Sans Mirror: DSLRs are the new medium format

Thom doesn't see dSLRs going the way of the dodo. Cameras of all types have their uses, and niches. As mirrorless establishes a larger foothold in the dwindling camera market, the dSLR will become, in Thom's words

the new Medium Format. In other words, the ones who are truly serious about extracting all they can from their imaging will still use DSLRs, while the rest will use mirrorless cameras.

Many FF 35mm photographers stepping down to smaller sensors notice that lens parity doesn't exist. A m43 sensor attached to a 150mm f/2,8 lens may achieve a similar angle of view as a FF 300mm lens, but its DOF will be closer to a hypothetical and compact 300mm f/5,6 lens.

Size advantages exist only when taking DOF out of the picture. In Thom's words:

Mirrorless cameras are turning into smaller, lighter, excellent performers that do well in a limited range of focal lengths, typically 16-105mm. It’s when the subject starts moving fast and/or you need lots of reach that those three adjectives (smaller, lighter, excellent) tend to disappear.

I’m not convinced that those three things will be “fixed” in the near term, if ever. Once you get into longer telephoto lenses, the lens size and weight tends to be dictated by focal length and aperture and less by sensor size. A 300mm f/2.8 lens will be at or near 300mm in length and the front element will be over 100mm wide. Sure, m4/3, with it’s crop length, can produce a 150mm f/2.8 lens that’s “equivalent,” but it will still be 150mm in length and feature a 58mm front element or larger, and technically it has a two stop disadvantage to a full frame 300mm f/2.8, so we really should be comparing to a 300mm f/5.6. An APS system will need a 200mm lens, and it’ll have a 72mm front element at f/2.8 and just over a one stop disadvantage. In other words, there’s some scaling, but the size/weight of telephoto options tends to start creeping beyond the small, light category and aren’t delivering the same subject isolation at f/2.8.

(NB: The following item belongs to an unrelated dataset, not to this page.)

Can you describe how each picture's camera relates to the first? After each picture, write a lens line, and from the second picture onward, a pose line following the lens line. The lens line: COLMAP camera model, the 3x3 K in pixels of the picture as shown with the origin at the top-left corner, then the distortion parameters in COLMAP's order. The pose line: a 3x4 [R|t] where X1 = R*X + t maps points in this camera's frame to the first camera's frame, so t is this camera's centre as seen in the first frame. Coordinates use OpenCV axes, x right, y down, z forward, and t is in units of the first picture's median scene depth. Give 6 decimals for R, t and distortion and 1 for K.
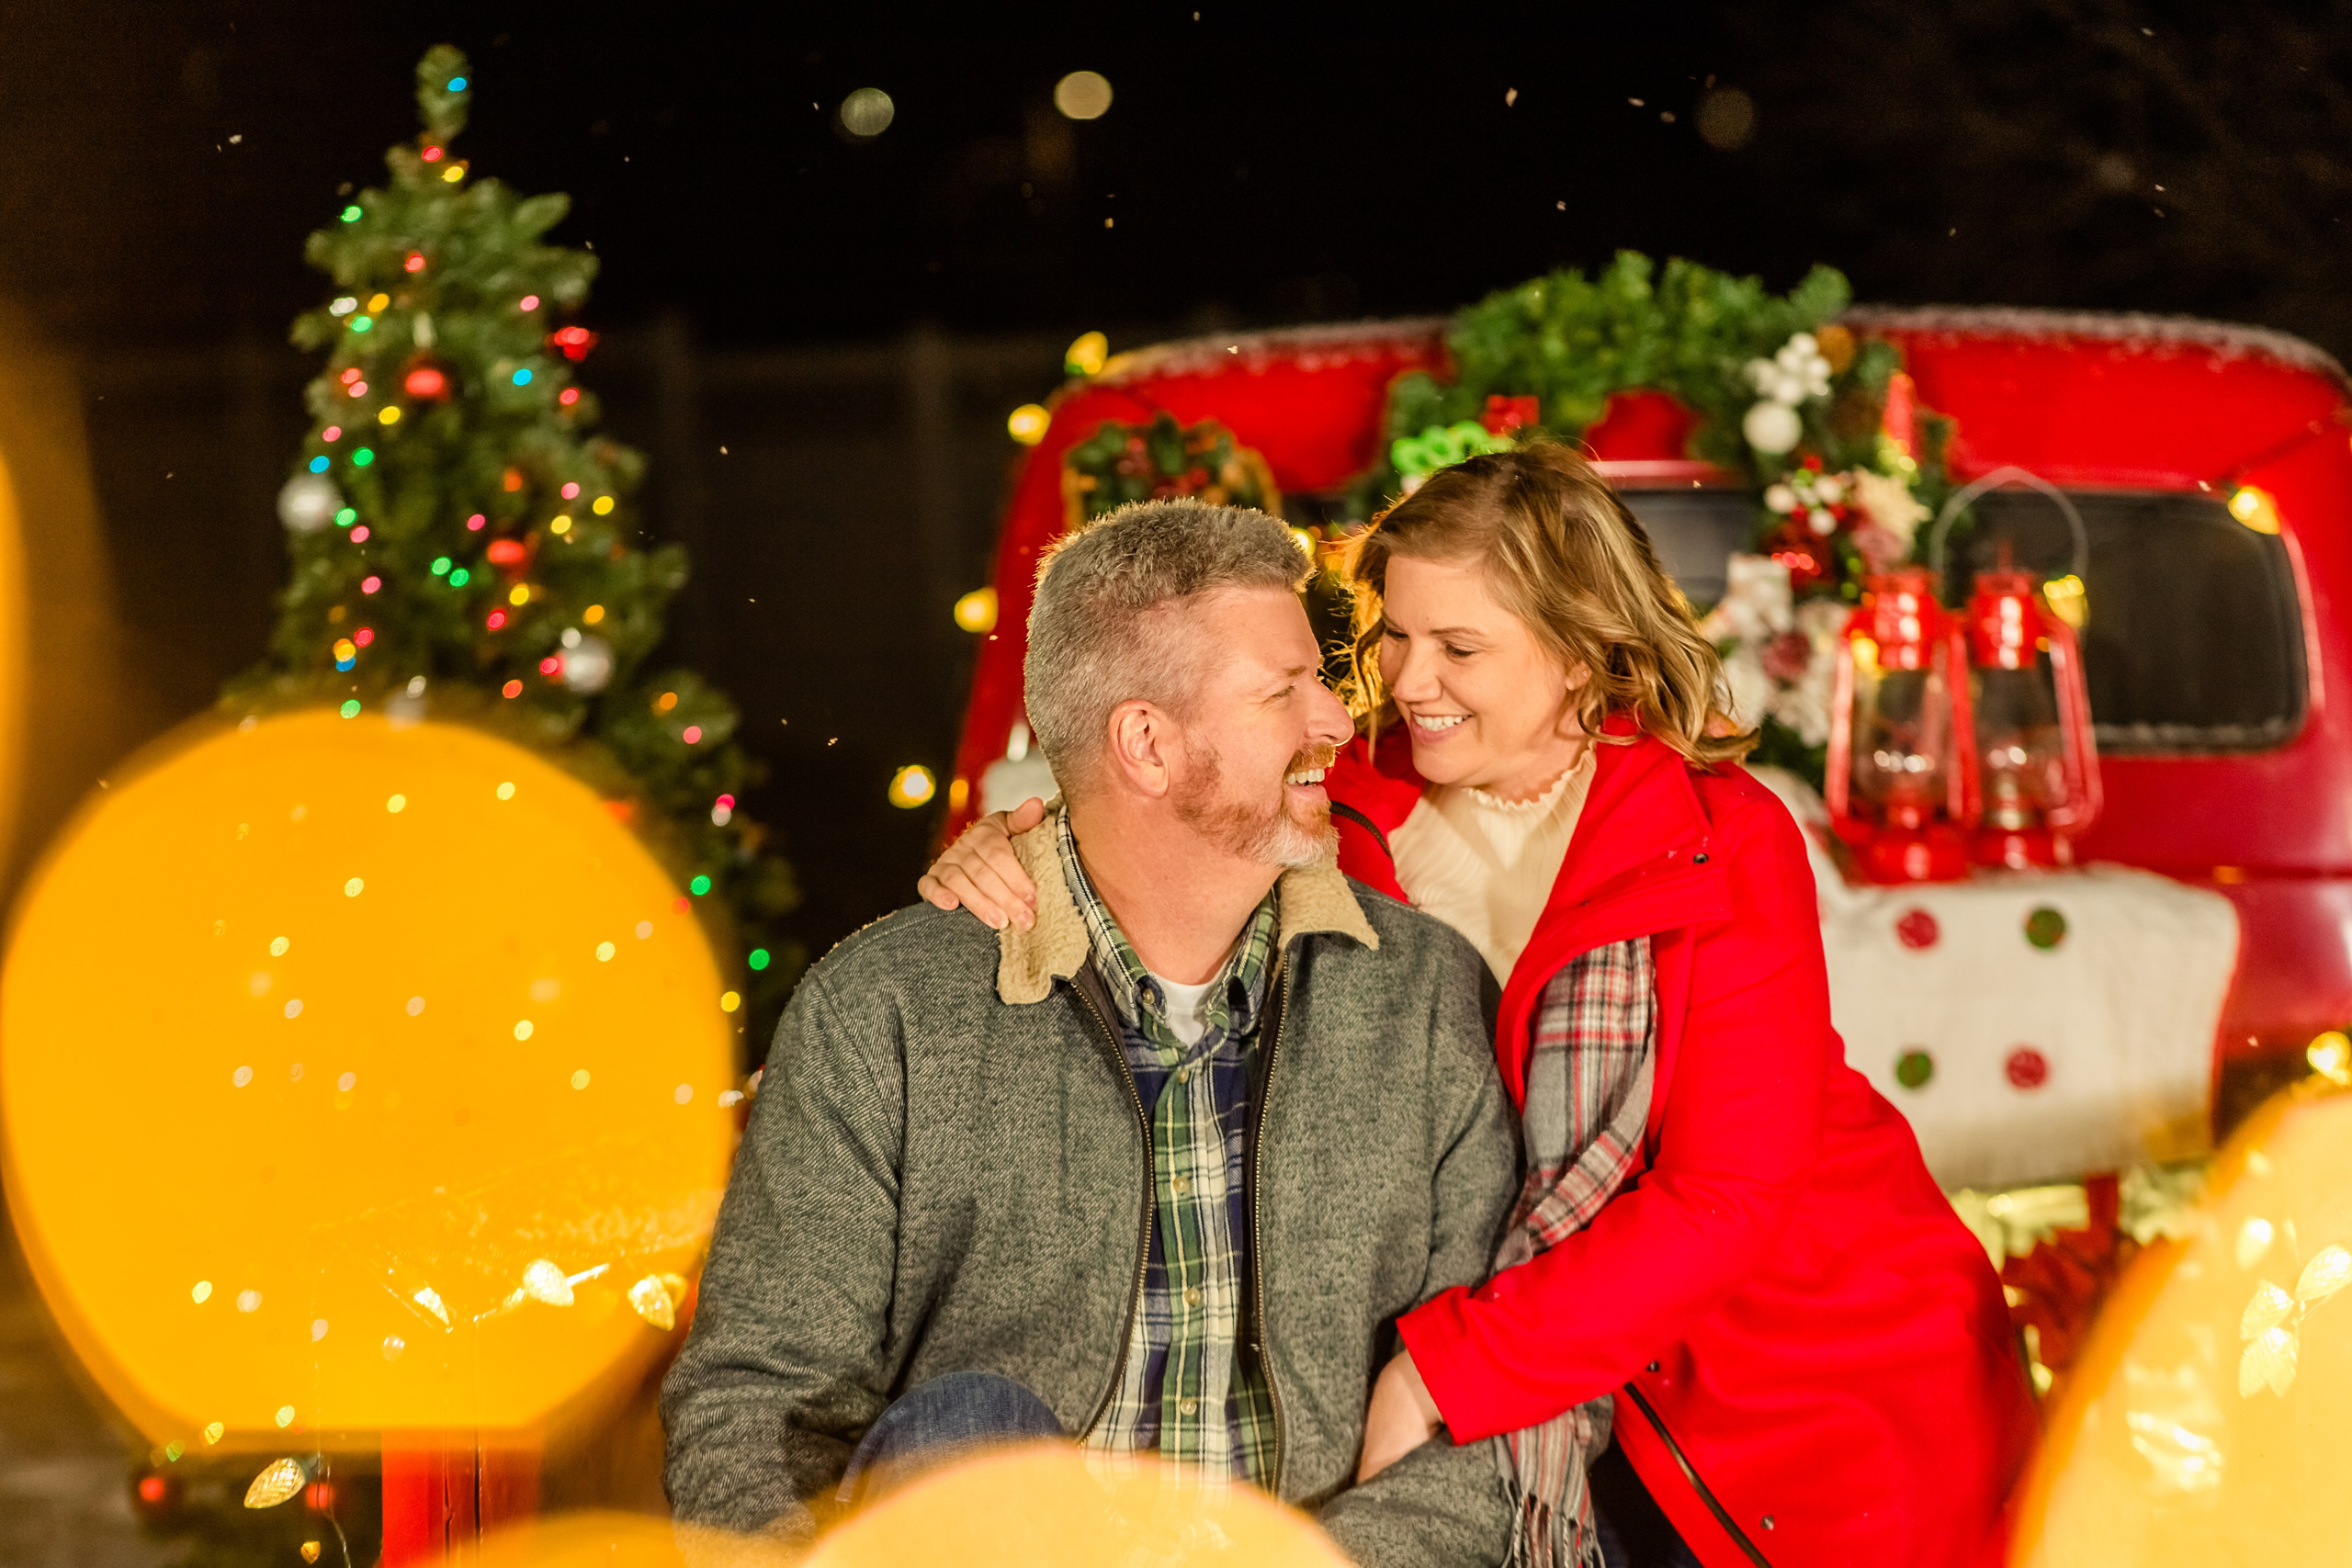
lens RADIAL K [[5776.0, 0, 1176.0], [0, 5776.0, 784.0], [0, 0, 1]] dist [-0.029578, 20.054149]
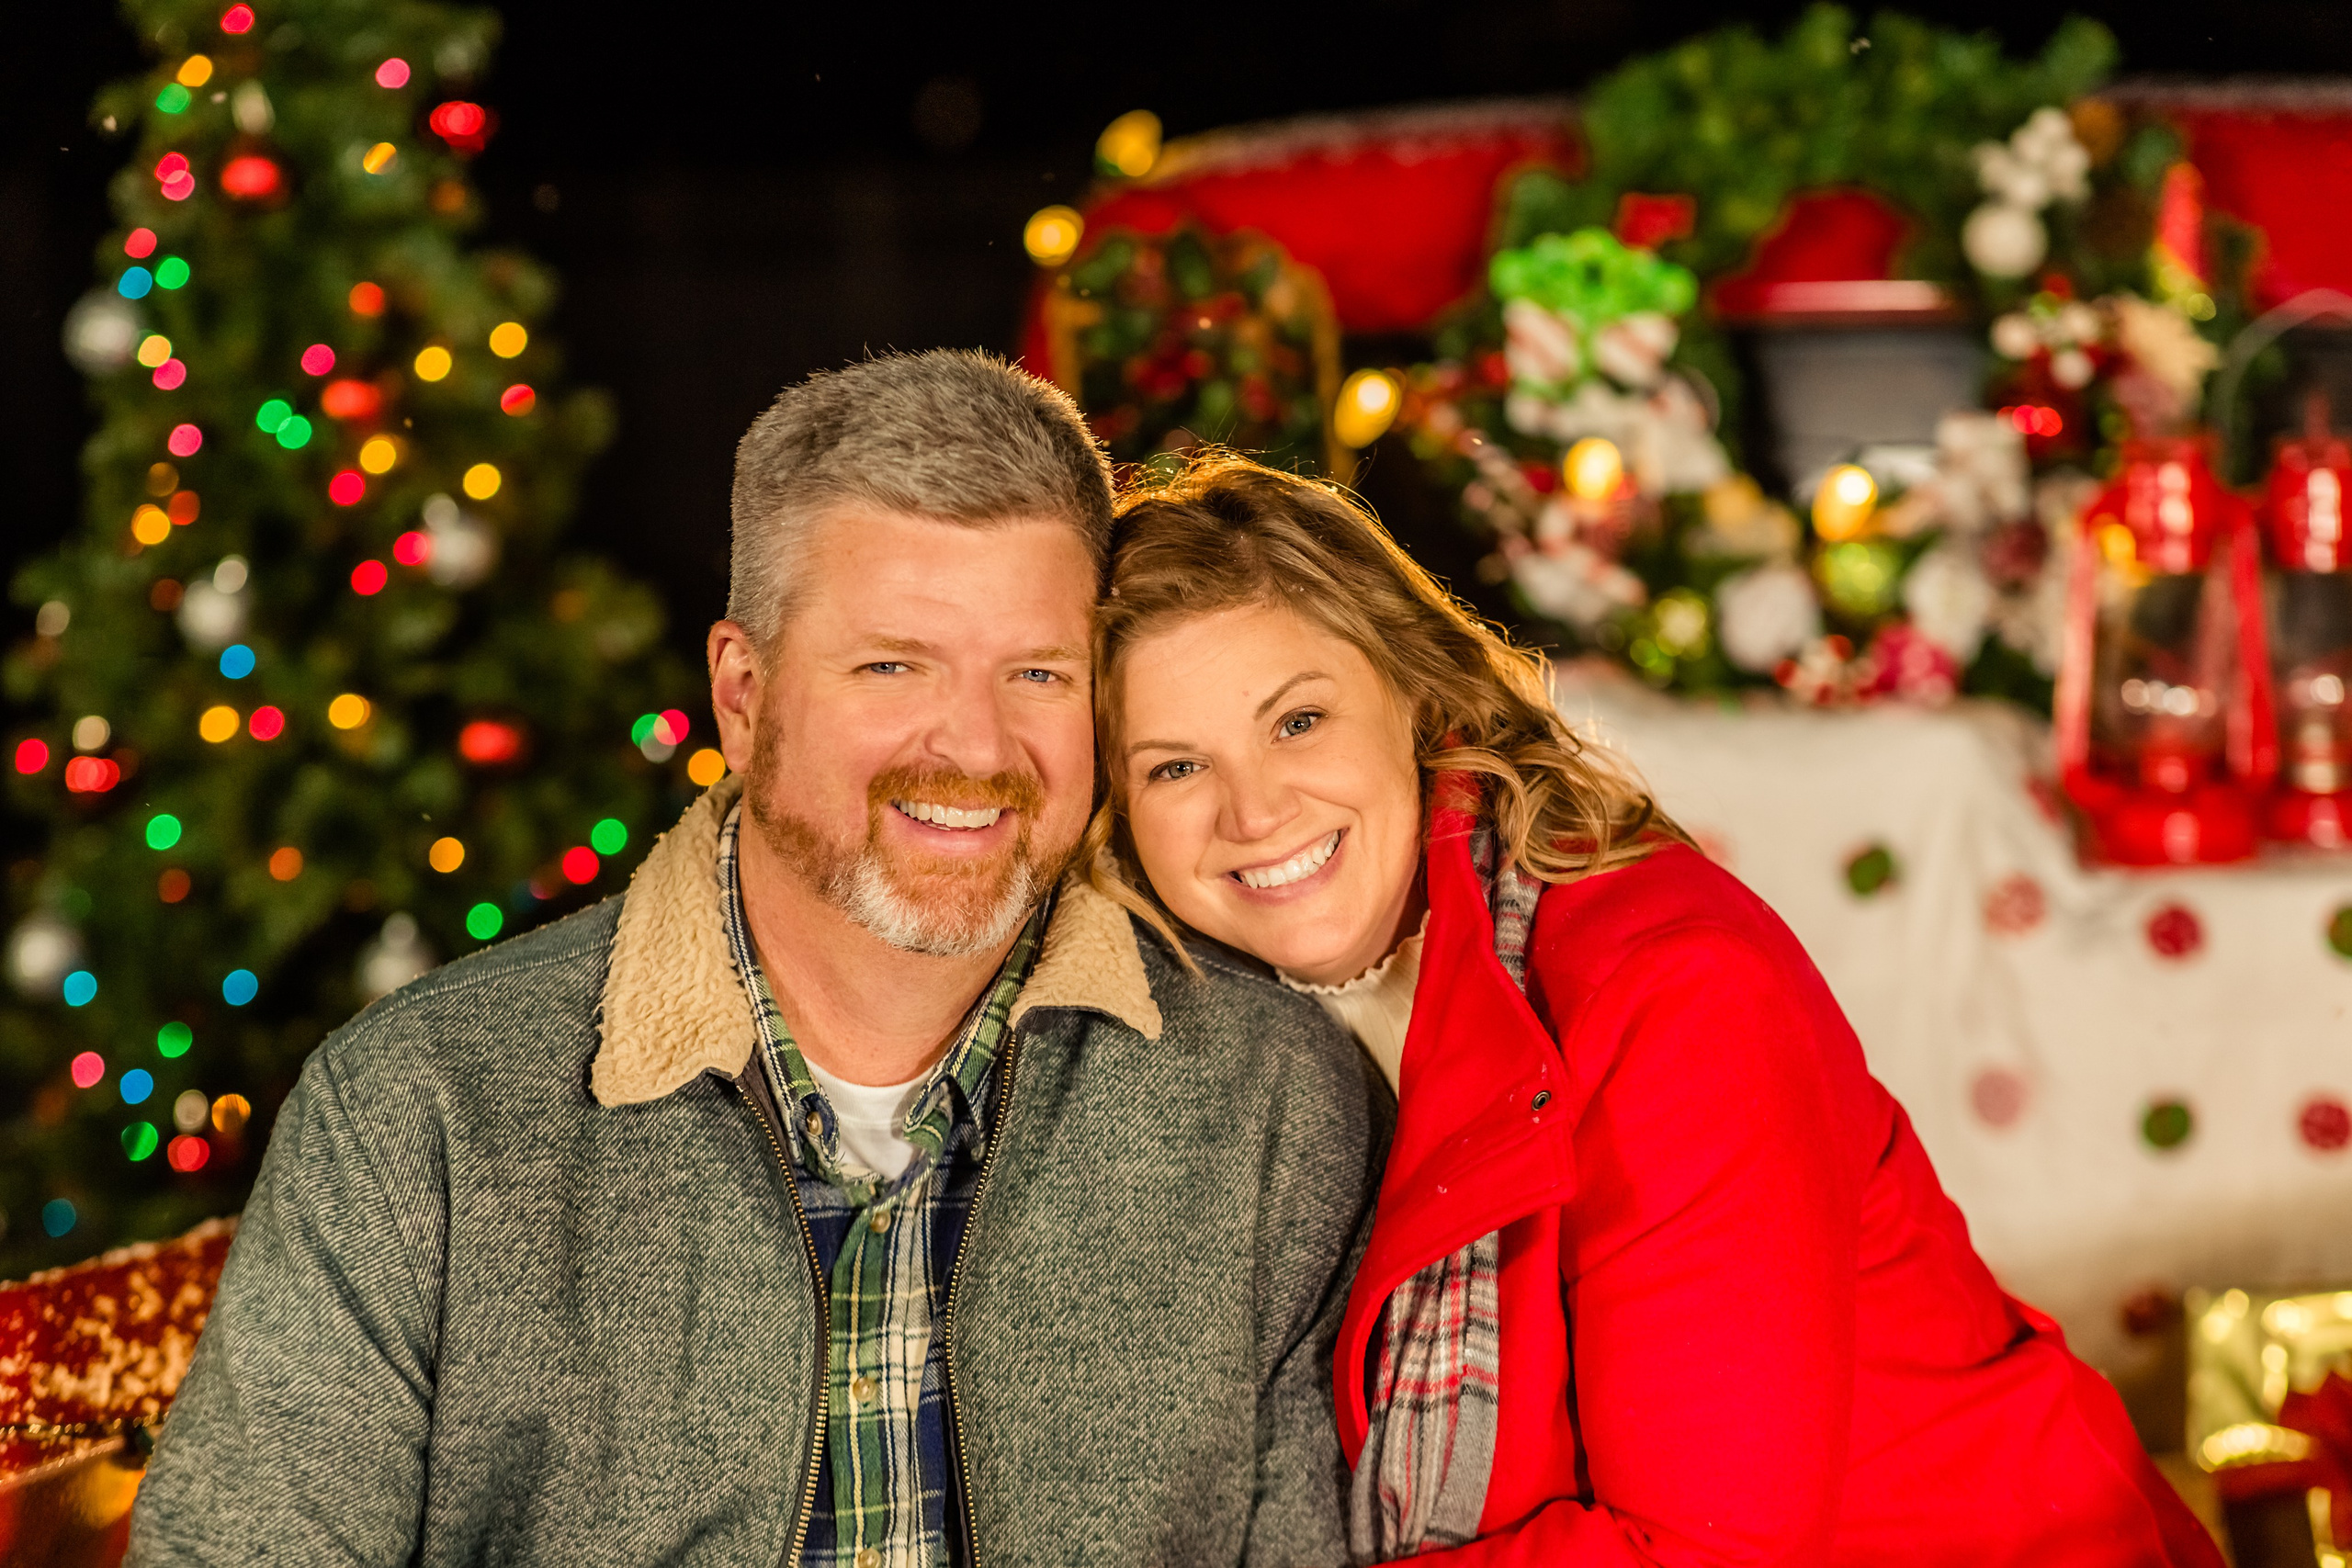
lens RADIAL K [[5598.1, 0, 1176.0], [0, 5598.1, 784.0], [0, 0, 1]] dist [-0.074264, 8.067881]
pose [[0.995122, 0.013300, -0.097755, 0.068688], [-0.010294, 0.999460, 0.031191, -0.013434], [0.098117, -0.030033, 0.994722, 0.274024]]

I'm assuming that by 16-105mm, Thom is referring to 35mm FF equivalent focal lengths, as 16mm on 1", on m43, on APS-C frames quite different images. Extrapolating on the above, lenses for smaller sensors returning FF-equivalent framing and DOF to a 300mm f/2,8 would be just as large, if not larger, than the lens they were designed to emulate. Which is why compromises exist.

All systems are limited by two pillars: size and performance. Small-sensor mirrorless cameras have certain advantages. Equating FF DOF and angles of view limit much of their utility and every size advantage they boast. And yet, dSLRs grew up to be beasts. Even Nikon's compact D5000 is a beast next to a typical film-era SLR.

Which is one reason Thom concludes thusly:

Maybe there isn’t one [be-all, end-all product] any more, and you simply use mirrorless for one set of tasks and DSLRs for another.